Entradas de dados salvas:
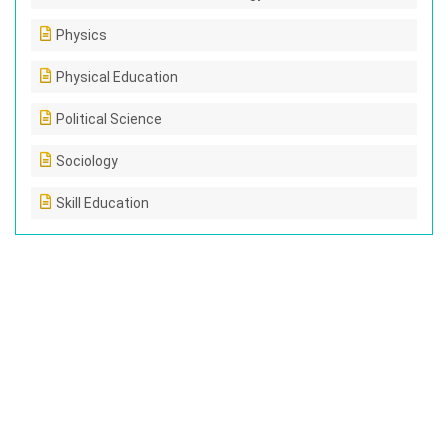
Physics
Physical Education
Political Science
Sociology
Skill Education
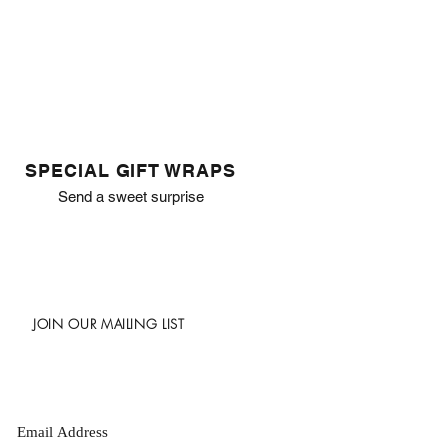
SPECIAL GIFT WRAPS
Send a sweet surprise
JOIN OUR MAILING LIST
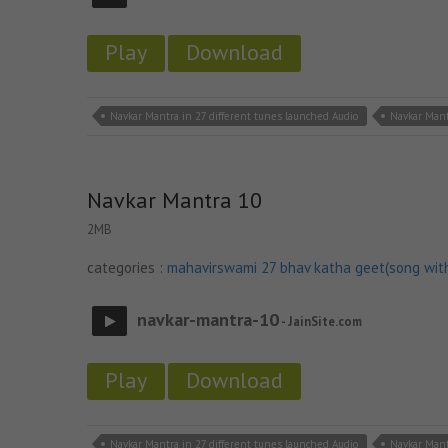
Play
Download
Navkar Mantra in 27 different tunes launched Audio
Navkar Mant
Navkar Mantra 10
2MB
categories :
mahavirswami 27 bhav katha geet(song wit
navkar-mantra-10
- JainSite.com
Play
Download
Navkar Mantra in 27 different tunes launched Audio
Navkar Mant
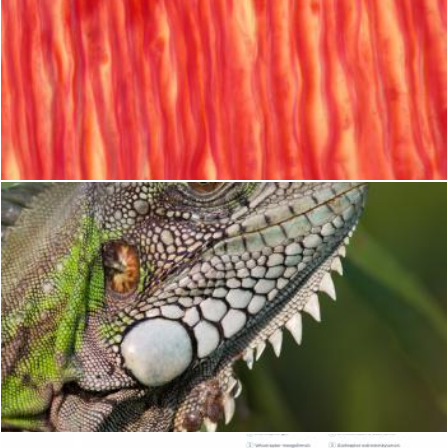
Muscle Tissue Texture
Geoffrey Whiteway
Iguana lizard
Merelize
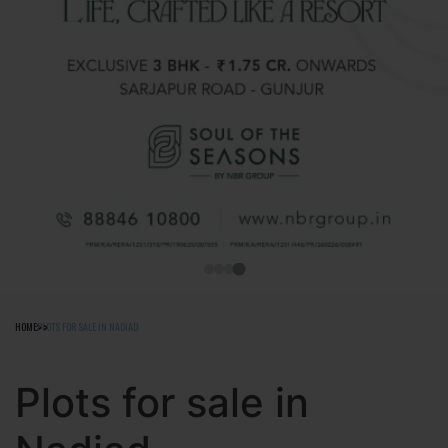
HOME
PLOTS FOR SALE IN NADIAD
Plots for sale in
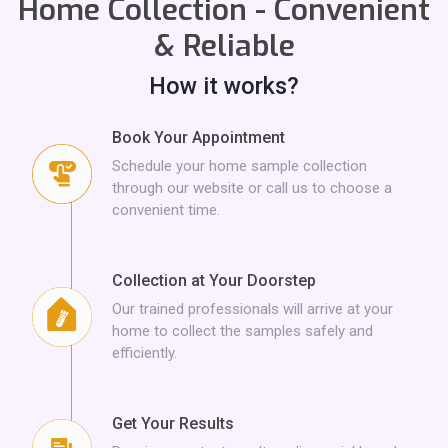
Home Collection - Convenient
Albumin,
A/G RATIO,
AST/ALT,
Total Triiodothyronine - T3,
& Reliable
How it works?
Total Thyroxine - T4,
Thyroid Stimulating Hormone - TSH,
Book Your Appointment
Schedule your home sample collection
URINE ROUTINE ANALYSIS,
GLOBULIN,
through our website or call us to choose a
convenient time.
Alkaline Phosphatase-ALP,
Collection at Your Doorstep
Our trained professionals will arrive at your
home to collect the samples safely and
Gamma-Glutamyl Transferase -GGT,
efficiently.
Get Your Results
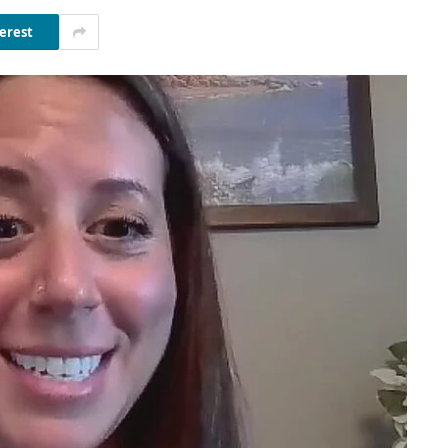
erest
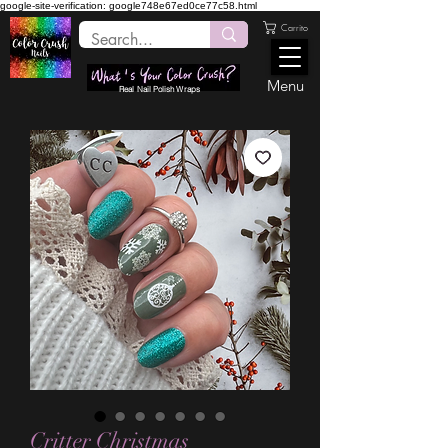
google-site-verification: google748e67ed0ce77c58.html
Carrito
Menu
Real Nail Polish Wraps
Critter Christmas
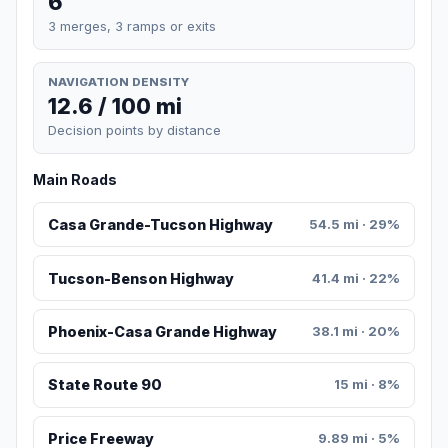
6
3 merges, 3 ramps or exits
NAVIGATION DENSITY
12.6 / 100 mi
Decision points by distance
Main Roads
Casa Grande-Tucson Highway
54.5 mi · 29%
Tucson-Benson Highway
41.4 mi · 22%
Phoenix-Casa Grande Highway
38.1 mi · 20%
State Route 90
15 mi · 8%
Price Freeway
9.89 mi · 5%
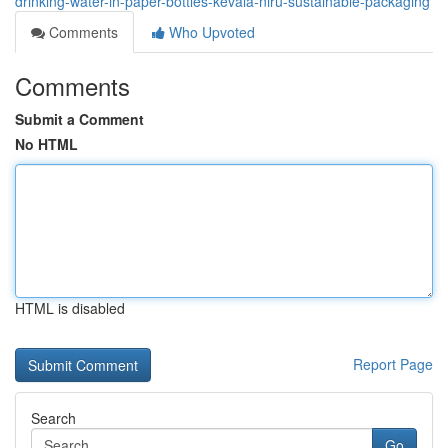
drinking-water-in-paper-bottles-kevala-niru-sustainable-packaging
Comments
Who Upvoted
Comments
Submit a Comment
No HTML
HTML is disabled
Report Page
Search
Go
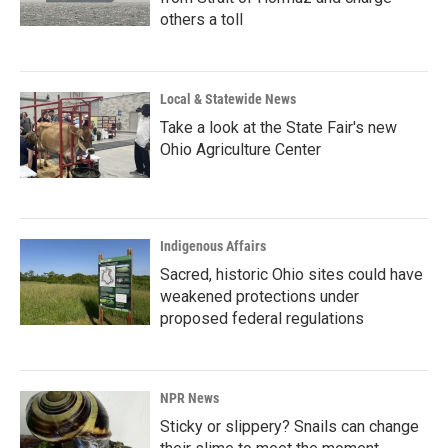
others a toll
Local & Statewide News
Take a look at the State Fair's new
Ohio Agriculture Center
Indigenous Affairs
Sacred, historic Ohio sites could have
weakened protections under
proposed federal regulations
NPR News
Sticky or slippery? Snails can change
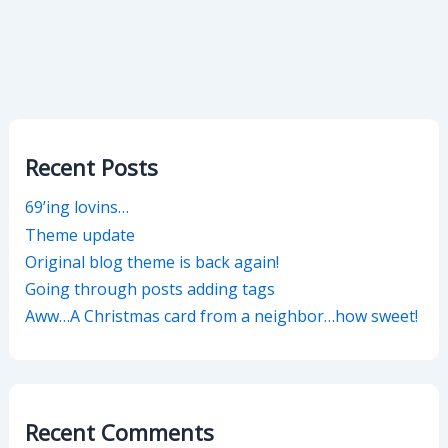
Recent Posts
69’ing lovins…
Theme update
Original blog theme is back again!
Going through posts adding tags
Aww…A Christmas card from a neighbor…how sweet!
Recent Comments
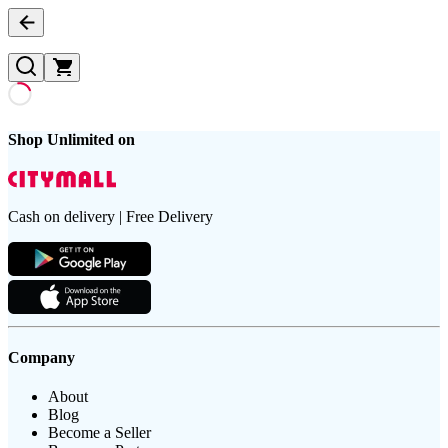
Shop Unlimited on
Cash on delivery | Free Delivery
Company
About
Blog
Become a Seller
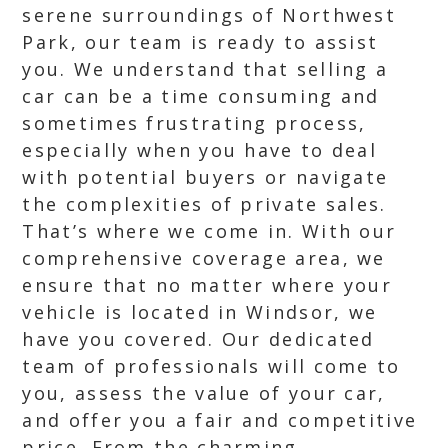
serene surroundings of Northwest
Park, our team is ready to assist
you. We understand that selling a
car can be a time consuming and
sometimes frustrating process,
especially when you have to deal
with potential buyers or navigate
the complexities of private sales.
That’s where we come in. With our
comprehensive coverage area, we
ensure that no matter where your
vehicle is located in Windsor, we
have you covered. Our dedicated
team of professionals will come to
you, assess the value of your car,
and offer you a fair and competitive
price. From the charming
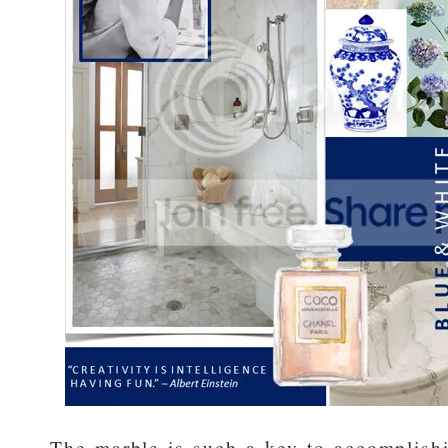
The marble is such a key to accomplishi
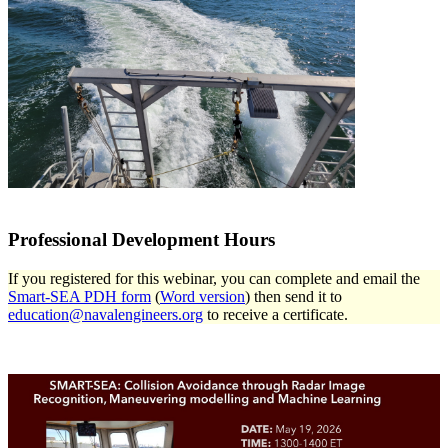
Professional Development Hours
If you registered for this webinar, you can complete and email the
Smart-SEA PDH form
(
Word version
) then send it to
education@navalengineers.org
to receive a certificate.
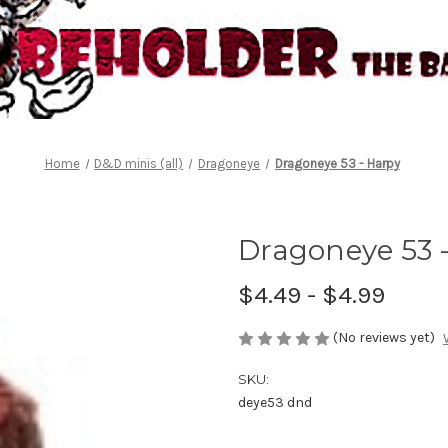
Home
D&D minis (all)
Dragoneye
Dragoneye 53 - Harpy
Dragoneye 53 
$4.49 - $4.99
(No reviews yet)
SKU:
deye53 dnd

==

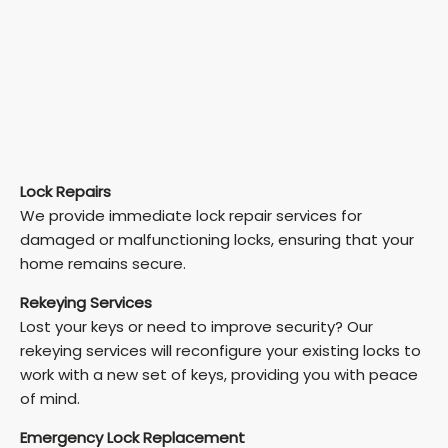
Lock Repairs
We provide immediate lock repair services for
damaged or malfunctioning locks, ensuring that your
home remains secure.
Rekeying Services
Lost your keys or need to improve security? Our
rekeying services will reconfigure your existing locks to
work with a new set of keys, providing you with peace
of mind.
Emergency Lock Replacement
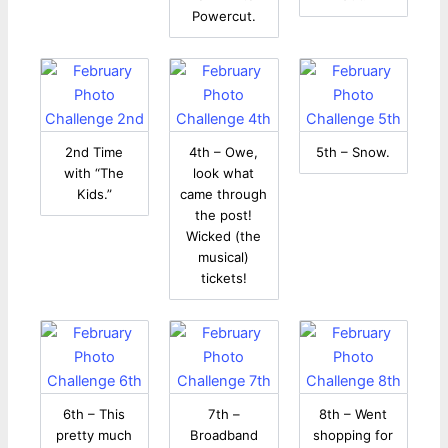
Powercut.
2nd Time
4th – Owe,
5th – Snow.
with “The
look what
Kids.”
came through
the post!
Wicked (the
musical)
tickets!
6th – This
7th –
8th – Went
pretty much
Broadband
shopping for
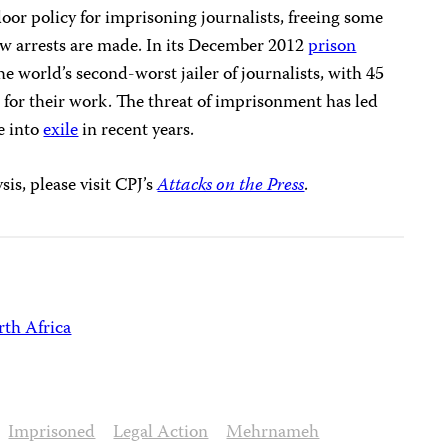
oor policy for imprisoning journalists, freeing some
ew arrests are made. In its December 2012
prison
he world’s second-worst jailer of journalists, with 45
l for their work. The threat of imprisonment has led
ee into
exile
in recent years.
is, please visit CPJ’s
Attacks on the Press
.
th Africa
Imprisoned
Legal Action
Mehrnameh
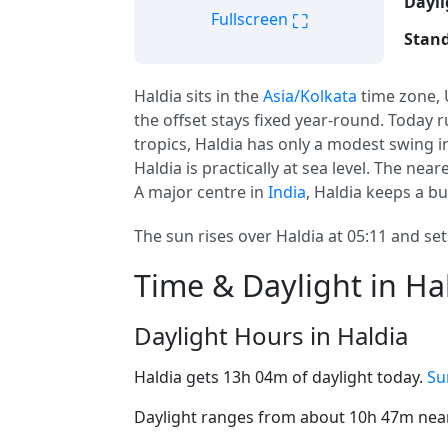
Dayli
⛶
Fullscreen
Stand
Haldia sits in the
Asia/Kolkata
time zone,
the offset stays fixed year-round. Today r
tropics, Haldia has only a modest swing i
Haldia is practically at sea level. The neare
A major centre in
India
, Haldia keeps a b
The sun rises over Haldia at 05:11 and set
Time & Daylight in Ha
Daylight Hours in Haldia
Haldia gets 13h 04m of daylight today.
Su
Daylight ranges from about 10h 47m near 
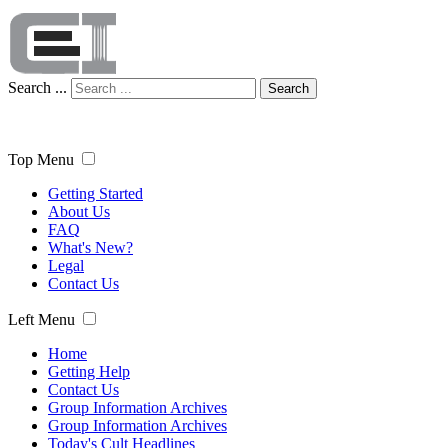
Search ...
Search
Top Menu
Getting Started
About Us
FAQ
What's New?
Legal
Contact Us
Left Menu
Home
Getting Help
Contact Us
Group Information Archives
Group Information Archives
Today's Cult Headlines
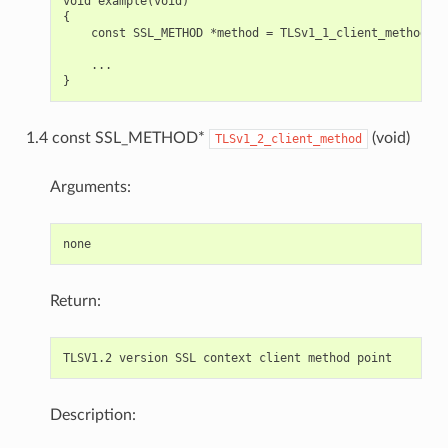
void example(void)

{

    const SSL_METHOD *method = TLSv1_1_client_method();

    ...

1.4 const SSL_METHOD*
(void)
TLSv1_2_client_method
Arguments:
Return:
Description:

> [Tarefa]: Devolva, sem alterações, as linhas dos registros da linha que contém "Recent Posts" à linha que contém "Become a Seller", ambas incluídas. Omita as imagens na resposta.

> [Resultado do exercício]:
Recent Posts
69’ing lovins…
Theme update
Original blog theme is back again!
Going through posts adding tags
Aww…A Christmas card from a neighbor…how sweet!
Recent Comments
Shop Unlimited on
Cash on delivery | Free Delivery
Company
About
Blog
Become a Seller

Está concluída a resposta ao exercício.